E così, il 1° luglio 1820 scoppiò la rivolta a Nola, capeggiata dai sottotenenti Michele Morelli e Giuseppe Silvati, e poiché i rivoltosi erano diretti verso Avellino, de Concilj, essendo assente il generale Guglielmo Pepe, si trovò a dover schierare le milizie in opposizione ai rivoltosi. Ma essendo in cuor suo comunque liberale, e comunque amico dei due ufficiali a capo della rivolta, fu pressoché costretto ad accettare il comando dell’insurrezione. Furono queste dal 2 al 6 luglio, le giornate passate alla storia come Le cinque giornate di Avellino. Qui confluirono rivoltosi anche da altre parti dell’Irpinia, come Mercogliano, Monteforte, Mirabella, e tutti insieme raggiunsero Napoli il giorno 9, sfilando con in testa Pepe e de Concilj. La rivolta finì comunque male perché il re promise la concessione della costituzione, sul modello di quella spagnola, ma poi la rinnegò qualche mese dopo. La partecipazione a questa insurrezione, seppure con un apporto limitato, costò a Lorenzo de Concilj una condanna a morte evitata con ben ventisette anni di esilio. Il 24 marzo 1821, insieme alla moglie Margherita Bellucci, napoletana, si imbarcò con una nave sarda per Barcellona dove si trattenne due anni, combattendo nella guerra civile col grado di soldato semplice, e poi come colonnello nell’armata che si oppose inutilmente all’esercito francese. Nel 1823 fu in Inghilterra dove conobbe anche qualche difficoltà economica, sebbene si fossero aperte anche delle sottoscrizioni a favore dei rifugiati, a causa di un peggioramento di salute della sua consorte. Migliorata la salute di quest’ultima, quattro anni dopo partirono alla volta di Corfù, dove giunsero dopo una sosta a Malta, il 12 ottobre 1827. Qui si trovavano anche altri due suoi fratelli, Matteo e Filippo, oltre al generale Pepe. De Concilj continuava ovviamente a seguire anche le vicende italiane, e fu impossibile per lui non partecipare alla rivolta di Ancona del 1830, da dove fuggì subito per evitare di essere arrestato. Nel 1832 si trasferì in Francia dove restò fino al 1848, risiedendo inizialmente a Marsiglia dove ebbe l’occasione di conoscere Giuseppe Mazzini. Qui nel 1833 purtroppo morì la diletta moglie Margherita, a soli trentanove anni.

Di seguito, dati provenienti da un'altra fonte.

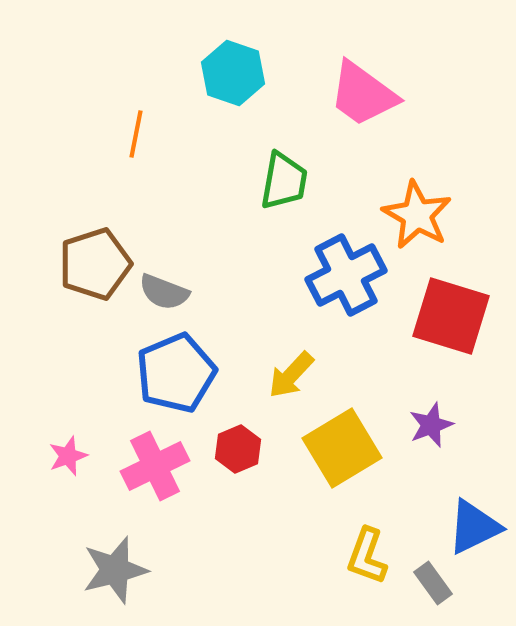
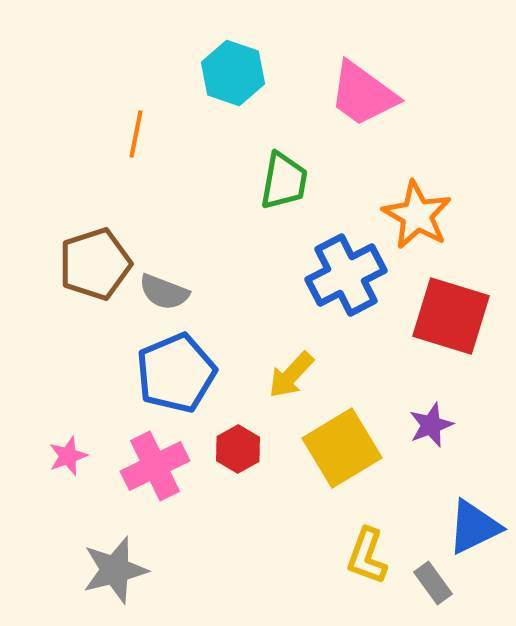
red hexagon: rotated 6 degrees counterclockwise
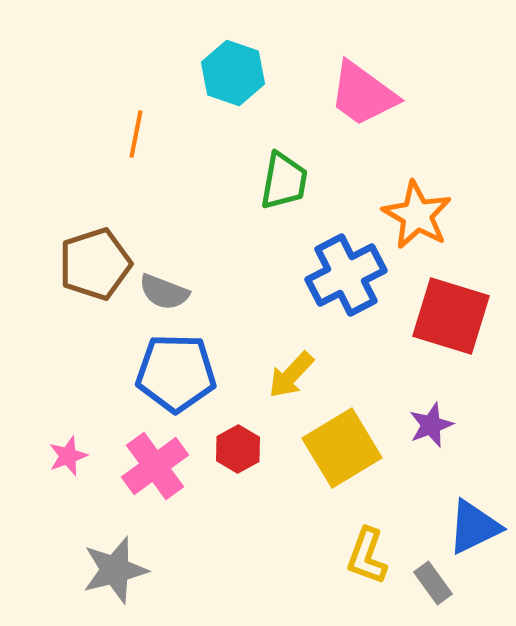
blue pentagon: rotated 24 degrees clockwise
pink cross: rotated 10 degrees counterclockwise
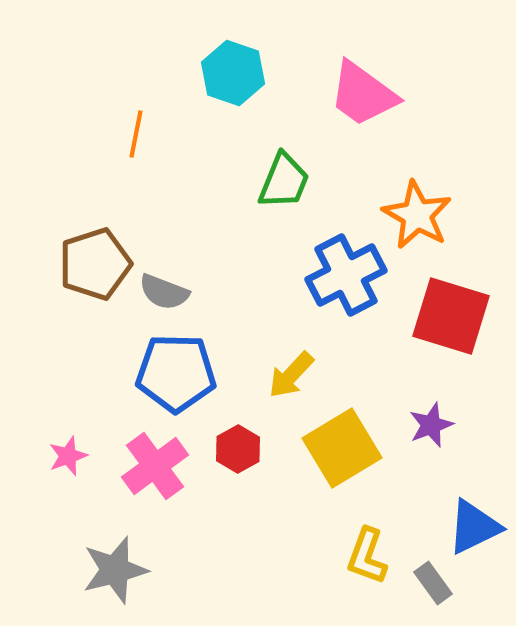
green trapezoid: rotated 12 degrees clockwise
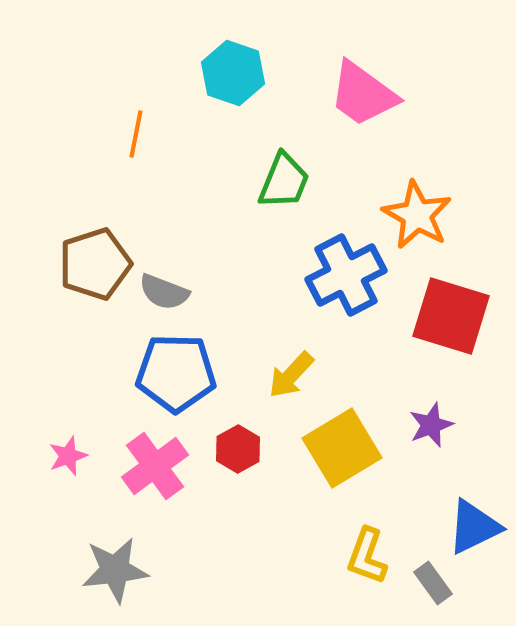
gray star: rotated 8 degrees clockwise
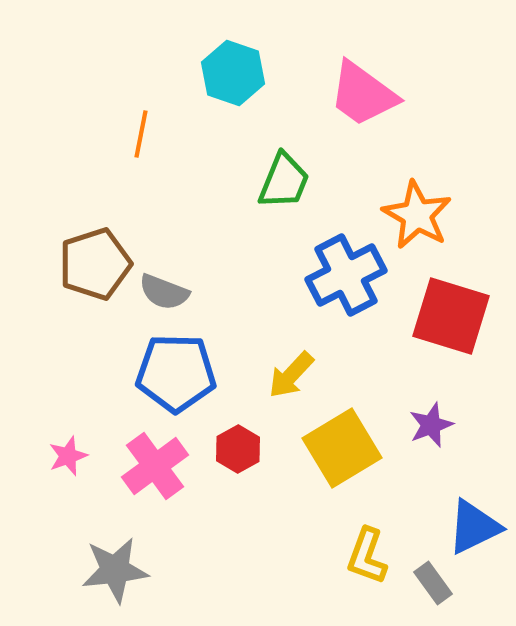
orange line: moved 5 px right
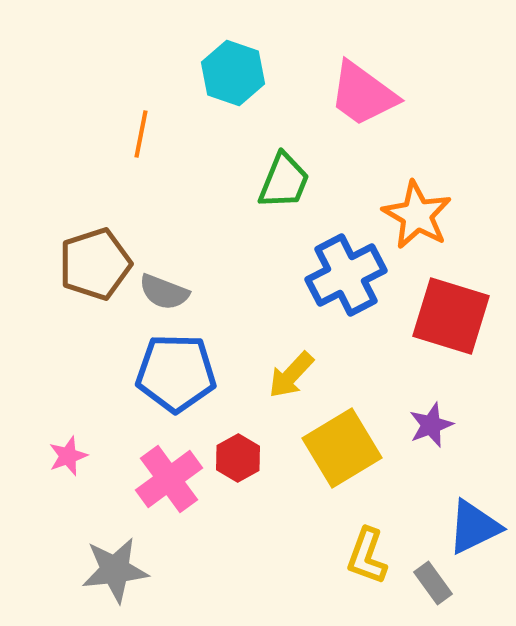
red hexagon: moved 9 px down
pink cross: moved 14 px right, 13 px down
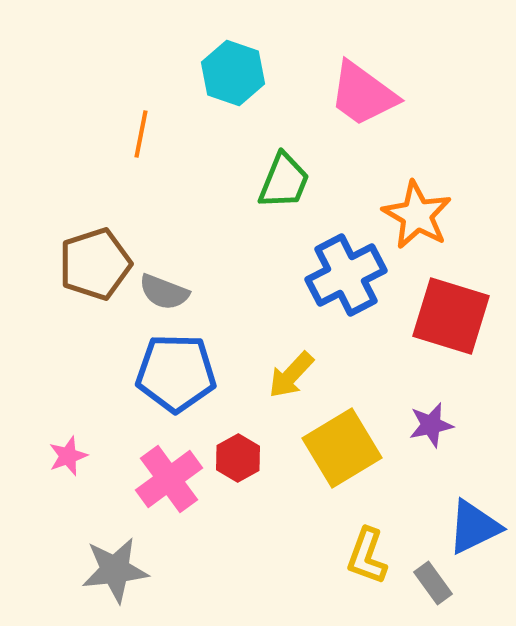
purple star: rotated 9 degrees clockwise
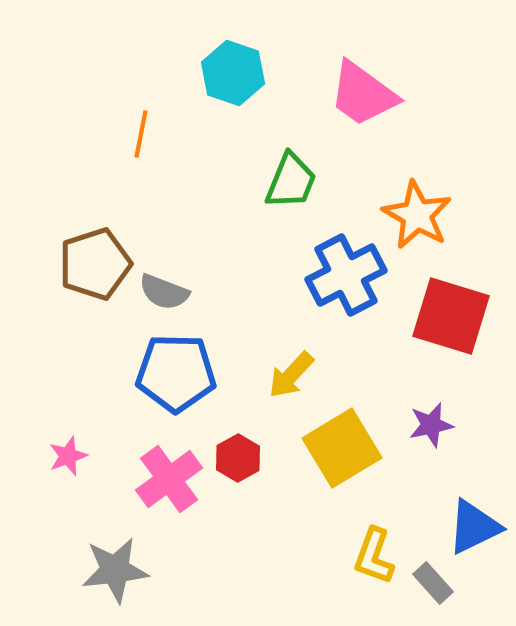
green trapezoid: moved 7 px right
yellow L-shape: moved 7 px right
gray rectangle: rotated 6 degrees counterclockwise
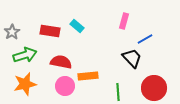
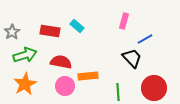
orange star: rotated 15 degrees counterclockwise
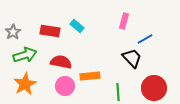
gray star: moved 1 px right
orange rectangle: moved 2 px right
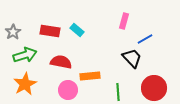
cyan rectangle: moved 4 px down
pink circle: moved 3 px right, 4 px down
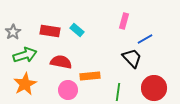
green line: rotated 12 degrees clockwise
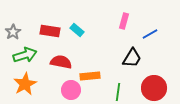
blue line: moved 5 px right, 5 px up
black trapezoid: rotated 75 degrees clockwise
pink circle: moved 3 px right
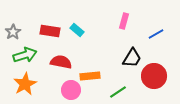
blue line: moved 6 px right
red circle: moved 12 px up
green line: rotated 48 degrees clockwise
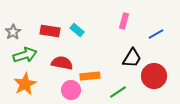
red semicircle: moved 1 px right, 1 px down
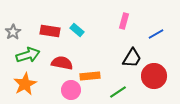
green arrow: moved 3 px right
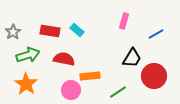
red semicircle: moved 2 px right, 4 px up
orange star: moved 1 px right; rotated 10 degrees counterclockwise
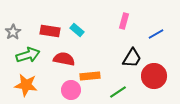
orange star: moved 1 px down; rotated 25 degrees counterclockwise
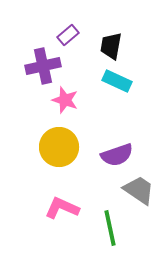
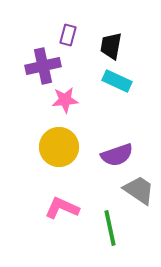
purple rectangle: rotated 35 degrees counterclockwise
pink star: rotated 24 degrees counterclockwise
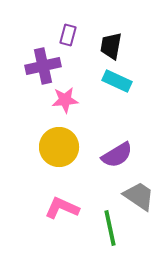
purple semicircle: rotated 12 degrees counterclockwise
gray trapezoid: moved 6 px down
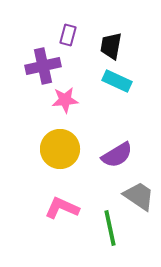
yellow circle: moved 1 px right, 2 px down
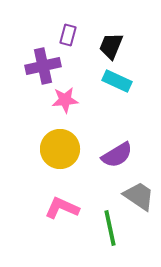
black trapezoid: rotated 12 degrees clockwise
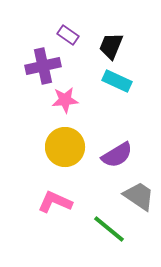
purple rectangle: rotated 70 degrees counterclockwise
yellow circle: moved 5 px right, 2 px up
pink L-shape: moved 7 px left, 6 px up
green line: moved 1 px left, 1 px down; rotated 39 degrees counterclockwise
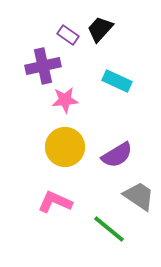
black trapezoid: moved 11 px left, 17 px up; rotated 20 degrees clockwise
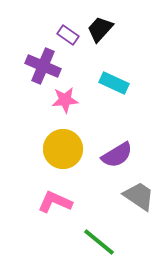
purple cross: rotated 36 degrees clockwise
cyan rectangle: moved 3 px left, 2 px down
yellow circle: moved 2 px left, 2 px down
green line: moved 10 px left, 13 px down
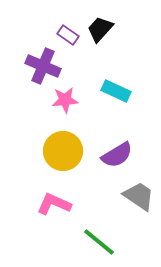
cyan rectangle: moved 2 px right, 8 px down
yellow circle: moved 2 px down
pink L-shape: moved 1 px left, 2 px down
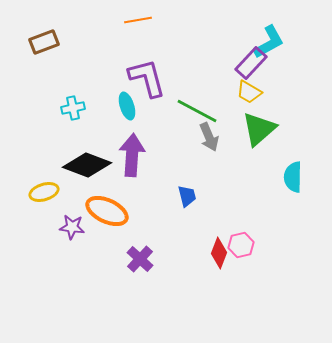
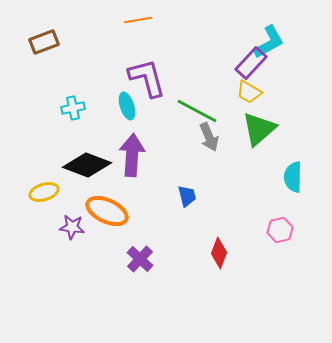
pink hexagon: moved 39 px right, 15 px up
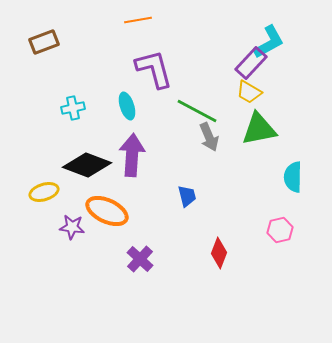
purple L-shape: moved 7 px right, 9 px up
green triangle: rotated 30 degrees clockwise
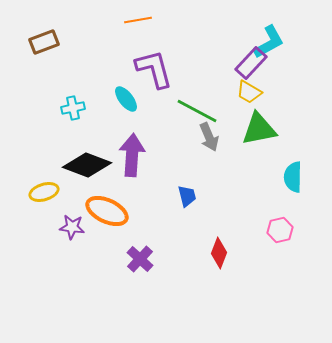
cyan ellipse: moved 1 px left, 7 px up; rotated 20 degrees counterclockwise
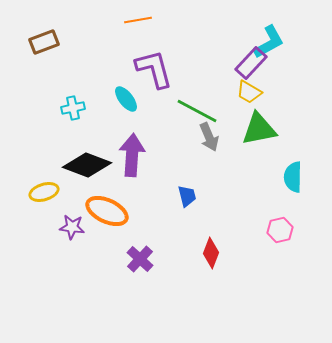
red diamond: moved 8 px left
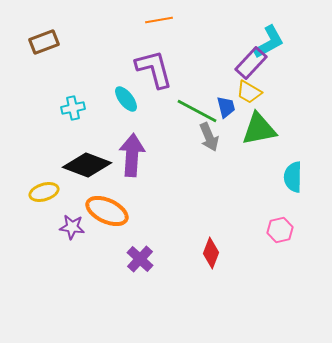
orange line: moved 21 px right
blue trapezoid: moved 39 px right, 89 px up
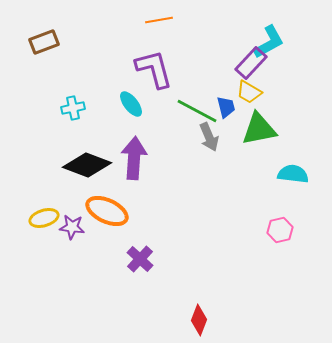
cyan ellipse: moved 5 px right, 5 px down
purple arrow: moved 2 px right, 3 px down
cyan semicircle: moved 3 px up; rotated 96 degrees clockwise
yellow ellipse: moved 26 px down
red diamond: moved 12 px left, 67 px down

Nel 1842 si spostò a Parigi dove visse in compagnia dei più illustri esuli italiani come Guglielmo Pepe, Terenzio Mamiani, Niccolò Tommaseo, Giuseppe Massari e dove rimase fino allo scoppio della rivoluzione del 1848.
Tornato a Napoli nell’aprile di quell’anno, in quanto il re Ferdinando II aveva concesso la Costituzione, terminò così il suo lungo esilio portando con sé le reliquie dell’adorata moglie che fu tumulata nel cimitero di Avellino. Fu reintegrato nel grado di colonnello ed eletto deputato al Parlamento napoletano. A maggio tentò di contrastare la reazione del re con le sue truppe, senza riuscirvi. Fu eletto nuovamente con le elezioni ripetutesi a giugno, ma meno di un anno dopo la Camera fu ancora sciolta e la libertà repressa, provocando il suo ritiro a vita privata in Avellino.
Ma nei primi giorni di settembre 1860, sebbene fosse più che ottantenne, capeggiò un gruppo di liberali irpini che volevano agire in occasione dell’arrivo dei garibaldini. Il 7 settembre Lorenzo de Concilj fu proclamato prodittatore del governo provvisorio irpino, carica demandata subito a Garibaldi che lo nominò maggior generale. Nel 1861 fu nominato Senatore del Regno e collocato a riposo col grado di Luogotenente Generale.
Morì ad Avellino il 2 ottobre 1866, all’età di novant’anni, e fu sepolto nel locale cimitero insieme alla diletta consorte. La sua città lo onora con una strada a lui intitolata e, dal 1899, con due targhe, una posizionata sull’ingresso della casa di Corso Vittorio Emanuele, dove morì, (dove ora c’è la filiale della BPER, al n. 156), ed un’altra in via Mancini presso l’ex Palazzo del Comune, con iscrizione dell’onorevole Michele Capozzi. Inoltre, un’altra targa, collocata sul Palazzo della Prefettura in occasione del primo centenario, lo cita ricordando l’insurrezione del luglio 1820.